Bien vu mais on repassera pour la sororité alors que si le beau sexe compte peu d’auteurs majeur, il a joué un rôle primordial dans la construction, la promotion et la domination si longtemps du français devenu « la langue des Dieux depuis l’oubli du grec ». Mais au Moyen-Âge, Héloïse fut-elle étrangère à ce « culte » ? Or, dans ce « panthéon d’irréguliers », sur les quelque cent trente écrivains distingués et intelligemment disséqués par Christopher Gérard, cinq femmes (dont une Russe et une Israélienne) seulement. Si l’helléniste Jacqueline de Romilly mérite largement sa place, l’absence de Geneviève Dormann surprend car cette hussarde au regard très bleu et à la verve irrésistible avait le génie des charges héroïques contre une époque dont la veulerie et le psittacisme, surtout en matière historique, la révulsaient. Reste que ce « panthéon d’irréguliers » constitue « une somme », à juste titre saluée par Michel Déon.
Camille Galic
- Ch. Robert : Les Nobles voyageurs, éditions de la Nouvelle Librairie, 466 pages, 24,50 €. Novembre 2023
Bien vu, pour les compliments comme pour les réserves.

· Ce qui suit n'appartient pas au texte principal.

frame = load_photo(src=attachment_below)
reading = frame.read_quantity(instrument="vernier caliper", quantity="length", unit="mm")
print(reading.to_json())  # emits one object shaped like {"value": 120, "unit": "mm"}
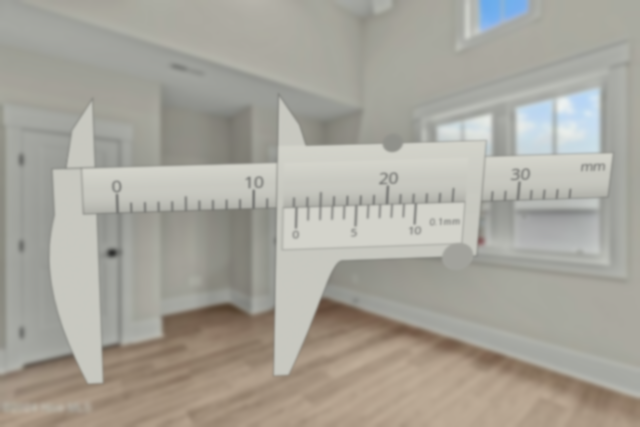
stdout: {"value": 13.2, "unit": "mm"}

« Quolibets » n’a pas été publié par le grand DDR, mais par son fils, c’est une erreur vénielle…
En fait, « Quolibets » n’a pas été publié par les de Roux, père ou fils, mais à l’Age d’homme, maison créée et dirigée jusqu’à sa mort par le Serbe Dimitrijevitch, alias Dimitri qui, après avoir publié « Les Hauteurs béantes » du russe Zinoviev, fit connaître toute la littérature slave, et auquel Christopher Gérard rend d’ailleurs un hommage justifié dans « Nobles voyageurs ».